Records for processing
┏━━

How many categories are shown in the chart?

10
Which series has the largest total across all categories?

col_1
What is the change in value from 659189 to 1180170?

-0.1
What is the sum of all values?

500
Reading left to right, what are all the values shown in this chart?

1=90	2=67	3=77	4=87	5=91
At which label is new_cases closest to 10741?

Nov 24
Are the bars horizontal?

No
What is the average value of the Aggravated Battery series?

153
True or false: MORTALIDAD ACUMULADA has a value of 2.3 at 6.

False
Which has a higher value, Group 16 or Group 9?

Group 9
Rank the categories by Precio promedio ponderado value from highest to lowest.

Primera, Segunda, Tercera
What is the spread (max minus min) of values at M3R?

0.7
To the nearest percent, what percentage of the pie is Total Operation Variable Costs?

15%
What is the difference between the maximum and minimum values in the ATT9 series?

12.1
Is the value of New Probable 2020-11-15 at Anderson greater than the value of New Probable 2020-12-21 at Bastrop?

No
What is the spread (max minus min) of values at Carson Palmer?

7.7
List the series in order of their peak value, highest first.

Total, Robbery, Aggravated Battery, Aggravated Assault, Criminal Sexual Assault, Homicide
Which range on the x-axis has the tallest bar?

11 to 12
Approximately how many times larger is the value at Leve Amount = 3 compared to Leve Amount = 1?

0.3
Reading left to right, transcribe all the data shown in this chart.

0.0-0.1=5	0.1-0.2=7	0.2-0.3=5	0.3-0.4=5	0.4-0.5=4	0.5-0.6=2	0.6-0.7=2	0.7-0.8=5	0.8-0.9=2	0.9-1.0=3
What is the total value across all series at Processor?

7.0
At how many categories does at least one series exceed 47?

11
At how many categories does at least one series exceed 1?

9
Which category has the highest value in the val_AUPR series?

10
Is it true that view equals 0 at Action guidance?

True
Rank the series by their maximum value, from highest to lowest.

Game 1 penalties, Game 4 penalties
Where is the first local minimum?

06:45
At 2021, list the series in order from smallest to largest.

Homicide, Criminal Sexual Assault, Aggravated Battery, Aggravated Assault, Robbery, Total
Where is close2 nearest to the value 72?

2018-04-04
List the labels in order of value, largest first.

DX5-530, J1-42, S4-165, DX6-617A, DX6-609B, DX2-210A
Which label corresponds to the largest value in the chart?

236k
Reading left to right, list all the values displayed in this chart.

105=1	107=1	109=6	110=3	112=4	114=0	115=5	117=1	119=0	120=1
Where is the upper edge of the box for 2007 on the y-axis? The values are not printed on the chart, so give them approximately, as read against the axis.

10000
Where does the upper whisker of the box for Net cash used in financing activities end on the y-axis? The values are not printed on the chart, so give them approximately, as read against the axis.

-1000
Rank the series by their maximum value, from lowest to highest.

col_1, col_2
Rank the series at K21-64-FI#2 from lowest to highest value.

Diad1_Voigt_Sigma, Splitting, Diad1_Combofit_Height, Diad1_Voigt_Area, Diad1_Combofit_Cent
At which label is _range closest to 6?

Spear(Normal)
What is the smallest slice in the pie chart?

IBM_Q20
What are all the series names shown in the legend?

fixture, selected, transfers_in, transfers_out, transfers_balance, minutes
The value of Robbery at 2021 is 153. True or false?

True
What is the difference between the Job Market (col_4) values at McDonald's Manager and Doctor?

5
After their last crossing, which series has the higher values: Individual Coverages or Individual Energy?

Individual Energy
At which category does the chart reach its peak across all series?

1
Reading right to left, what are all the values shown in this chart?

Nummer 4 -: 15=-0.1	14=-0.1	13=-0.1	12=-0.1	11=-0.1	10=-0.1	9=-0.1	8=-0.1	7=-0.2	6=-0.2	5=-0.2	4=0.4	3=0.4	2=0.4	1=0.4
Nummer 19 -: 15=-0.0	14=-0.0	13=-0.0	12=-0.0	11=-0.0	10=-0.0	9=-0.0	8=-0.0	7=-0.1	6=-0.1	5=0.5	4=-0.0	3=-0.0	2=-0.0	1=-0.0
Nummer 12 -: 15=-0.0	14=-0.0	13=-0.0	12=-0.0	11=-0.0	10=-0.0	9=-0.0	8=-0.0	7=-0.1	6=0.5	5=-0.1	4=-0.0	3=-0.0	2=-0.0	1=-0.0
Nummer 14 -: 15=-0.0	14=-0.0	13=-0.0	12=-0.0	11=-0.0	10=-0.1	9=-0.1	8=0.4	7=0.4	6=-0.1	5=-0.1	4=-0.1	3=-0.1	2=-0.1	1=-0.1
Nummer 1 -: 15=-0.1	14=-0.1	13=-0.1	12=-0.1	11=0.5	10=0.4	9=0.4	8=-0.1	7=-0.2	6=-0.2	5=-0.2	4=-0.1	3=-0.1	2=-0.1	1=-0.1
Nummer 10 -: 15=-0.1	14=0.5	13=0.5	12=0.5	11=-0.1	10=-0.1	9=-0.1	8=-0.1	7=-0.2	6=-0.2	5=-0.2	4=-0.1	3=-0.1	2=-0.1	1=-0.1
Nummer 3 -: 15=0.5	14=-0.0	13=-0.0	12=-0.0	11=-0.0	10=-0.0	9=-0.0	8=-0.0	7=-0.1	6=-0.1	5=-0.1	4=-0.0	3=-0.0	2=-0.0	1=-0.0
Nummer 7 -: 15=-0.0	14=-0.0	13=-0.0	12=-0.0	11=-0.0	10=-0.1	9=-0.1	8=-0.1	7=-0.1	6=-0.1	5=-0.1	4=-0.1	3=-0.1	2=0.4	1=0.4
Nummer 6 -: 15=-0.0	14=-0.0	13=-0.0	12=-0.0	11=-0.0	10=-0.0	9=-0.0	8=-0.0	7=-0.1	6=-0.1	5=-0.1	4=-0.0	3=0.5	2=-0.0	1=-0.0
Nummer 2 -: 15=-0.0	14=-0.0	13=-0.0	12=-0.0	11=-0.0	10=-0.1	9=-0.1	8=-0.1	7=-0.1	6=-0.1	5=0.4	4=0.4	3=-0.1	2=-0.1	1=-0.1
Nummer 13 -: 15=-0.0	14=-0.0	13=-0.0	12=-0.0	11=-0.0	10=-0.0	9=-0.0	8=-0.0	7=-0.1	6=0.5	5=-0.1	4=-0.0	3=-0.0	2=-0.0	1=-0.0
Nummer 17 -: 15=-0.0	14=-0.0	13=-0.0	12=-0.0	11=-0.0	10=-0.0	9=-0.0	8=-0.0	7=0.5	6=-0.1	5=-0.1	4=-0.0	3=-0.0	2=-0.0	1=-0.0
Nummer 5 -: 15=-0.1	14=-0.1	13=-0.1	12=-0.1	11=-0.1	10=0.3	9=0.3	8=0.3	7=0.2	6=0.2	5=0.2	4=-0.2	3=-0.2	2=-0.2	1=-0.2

┗━━

About this task
Output all of the records above again, line for line, with no changes.

Output of the task
How many categories are shown in the chart?

10
Which series has the largest total across all categories?

col_1
What is the change in value from 659189 to 1180170?

-0.1
What is the sum of all values?

500
Reading left to right, what are all the values shown in this chart?

1=90	2=67	3=77	4=87	5=91
At which label is new_cases closest to 10741?

Nov 24
Are the bars horizontal?

No
What is the average value of the Aggravated Battery series?

153
True or false: MORTALIDAD ACUMULADA has a value of 2.3 at 6.

False
Which has a higher value, Group 16 or Group 9?

Group 9
Rank the categories by Precio promedio ponderado value from highest to lowest.

Primera, Segunda, Tercera
What is the spread (max minus min) of values at M3R?

0.7
To the nearest percent, what percentage of the pie is Total Operation Variable Costs?

15%
What is the difference between the maximum and minimum values in the ATT9 series?

12.1
Is the value of New Probable 2020-11-15 at Anderson greater than the value of New Probable 2020-12-21 at Bastrop?

No
What is the spread (max minus min) of values at Carson Palmer?

7.7
List the series in order of their peak value, highest first.

Total, Robbery, Aggravated Battery, Aggravated Assault, Criminal Sexual Assault, Homicide
Which range on the x-axis has the tallest bar?

11 to 12
Approximately how many times larger is the value at Leve Amount = 3 compared to Leve Amount = 1?

0.3
Reading left to right, transcribe all the data shown in this chart.

0.0-0.1=5	0.1-0.2=7	0.2-0.3=5	0.3-0.4=5	0.4-0.5=4	0.5-0.6=2	0.6-0.7=2	0.7-0.8=5	0.8-0.9=2	0.9-1.0=3
What is the total value across all series at Processor?

7.0
At how many categories does at least one series exceed 47?

11
At how many categories does at least one series exceed 1?

9
Which category has the highest value in the val_AUPR series?

10
Is it true that view equals 0 at Action guidance?

True
Rank the series by their maximum value, from highest to lowest.

Game 1 penalties, Game 4 penalties
Where is the first local minimum?

06:45
At 2021, list the series in order from smallest to largest.

Homicide, Criminal Sexual Assault, Aggravated Battery, Aggravated Assault, Robbery, Total
Where is close2 nearest to the value 72?

2018-04-04
List the labels in order of value, largest first.

DX5-530, J1-42, S4-165, DX6-617A, DX6-609B, DX2-210A
Which label corresponds to the largest value in the chart?

236k
Reading left to right, list all the values displayed in this chart.

105=1	107=1	109=6	110=3	112=4	114=0	115=5	117=1	119=0	120=1
Where is the upper edge of the box for 2007 on the y-axis? The values are not printed on the chart, so give them approximately, as read against the axis.

10000
Where does the upper whisker of the box for Net cash used in financing activities end on the y-axis? The values are not printed on the chart, so give them approximately, as read against the axis.

-1000
Rank the series by their maximum value, from lowest to highest.

col_1, col_2
Rank the series at K21-64-FI#2 from lowest to highest value.

Diad1_Voigt_Sigma, Splitting, Diad1_Combofit_Height, Diad1_Voigt_Area, Diad1_Combofit_Cent
At which label is _range closest to 6?

Spear(Normal)
What is the smallest slice in the pie chart?

IBM_Q20
What are all the series names shown in the legend?

fixture, selected, transfers_in, transfers_out, transfers_balance, minutes
The value of Robbery at 2021 is 153. True or false?

True
What is the difference between the Job Market (col_4) values at McDonald's Manager and Doctor?

5
After their last crossing, which series has the higher values: Individual Coverages or Individual Energy?

Individual Energy
At which category does the chart reach its peak across all series?

1
Reading right to left, what are all the values shown in this chart?

Nummer 4 -: 15=-0.1	14=-0.1	13=-0.1	12=-0.1	11=-0.1	10=-0.1	9=-0.1	8=-0.1	7=-0.2	6=-0.2	5=-0.2	4=0.4	3=0.4	2=0.4	1=0.4
Nummer 19 -: 15=-0.0	14=-0.0	13=-0.0	12=-0.0	11=-0.0	10=-0.0	9=-0.0	8=-0.0	7=-0.1	6=-0.1	5=0.5	4=-0.0	3=-0.0	2=-0.0	1=-0.0
Nummer 12 -: 15=-0.0	14=-0.0	13=-0.0	12=-0.0	11=-0.0	10=-0.0	9=-0.0	8=-0.0	7=-0.1	6=0.5	5=-0.1	4=-0.0	3=-0.0	2=-0.0	1=-0.0
Nummer 14 -: 15=-0.0	14=-0.0	13=-0.0	12=-0.0	11=-0.0	10=-0.1	9=-0.1	8=0.4	7=0.4	6=-0.1	5=-0.1	4=-0.1	3=-0.1	2=-0.1	1=-0.1
Nummer 1 -: 15=-0.1	14=-0.1	13=-0.1	12=-0.1	11=0.5	10=0.4	9=0.4	8=-0.1	7=-0.2	6=-0.2	5=-0.2	4=-0.1	3=-0.1	2=-0.1	1=-0.1
Nummer 10 -: 15=-0.1	14=0.5	13=0.5	12=0.5	11=-0.1	10=-0.1	9=-0.1	8=-0.1	7=-0.2	6=-0.2	5=-0.2	4=-0.1	3=-0.1	2=-0.1	1=-0.1
Nummer 3 -: 15=0.5	14=-0.0	13=-0.0	12=-0.0	11=-0.0	10=-0.0	9=-0.0	8=-0.0	7=-0.1	6=-0.1	5=-0.1	4=-0.0	3=-0.0	2=-0.0	1=-0.0
Nummer 7 -: 15=-0.0	14=-0.0	13=-0.0	12=-0.0	11=-0.0	10=-0.1	9=-0.1	8=-0.1	7=-0.1	6=-0.1	5=-0.1	4=-0.1	3=-0.1	2=0.4	1=0.4
Nummer 6 -: 15=-0.0	14=-0.0	13=-0.0	12=-0.0	11=-0.0	10=-0.0	9=-0.0	8=-0.0	7=-0.1	6=-0.1	5=-0.1	4=-0.0	3=0.5	2=-0.0	1=-0.0
Nummer 2 -: 15=-0.0	14=-0.0	13=-0.0	12=-0.0	11=-0.0	10=-0.1	9=-0.1	8=-0.1	7=-0.1	6=-0.1	5=0.4	4=0.4	3=-0.1	2=-0.1	1=-0.1
Nummer 13 -: 15=-0.0	14=-0.0	13=-0.0	12=-0.0	11=-0.0	10=-0.0	9=-0.0	8=-0.0	7=-0.1	6=0.5	5=-0.1	4=-0.0	3=-0.0	2=-0.0	1=-0.0
Nummer 17 -: 15=-0.0	14=-0.0	13=-0.0	12=-0.0	11=-0.0	10=-0.0	9=-0.0	8=-0.0	7=0.5	6=-0.1	5=-0.1	4=-0.0	3=-0.0	2=-0.0	1=-0.0
Nummer 5 -: 15=-0.1	14=-0.1	13=-0.1	12=-0.1	11=-0.1	10=0.3	9=0.3	8=0.3	7=0.2	6=0.2	5=0.2	4=-0.2	3=-0.2	2=-0.2	1=-0.2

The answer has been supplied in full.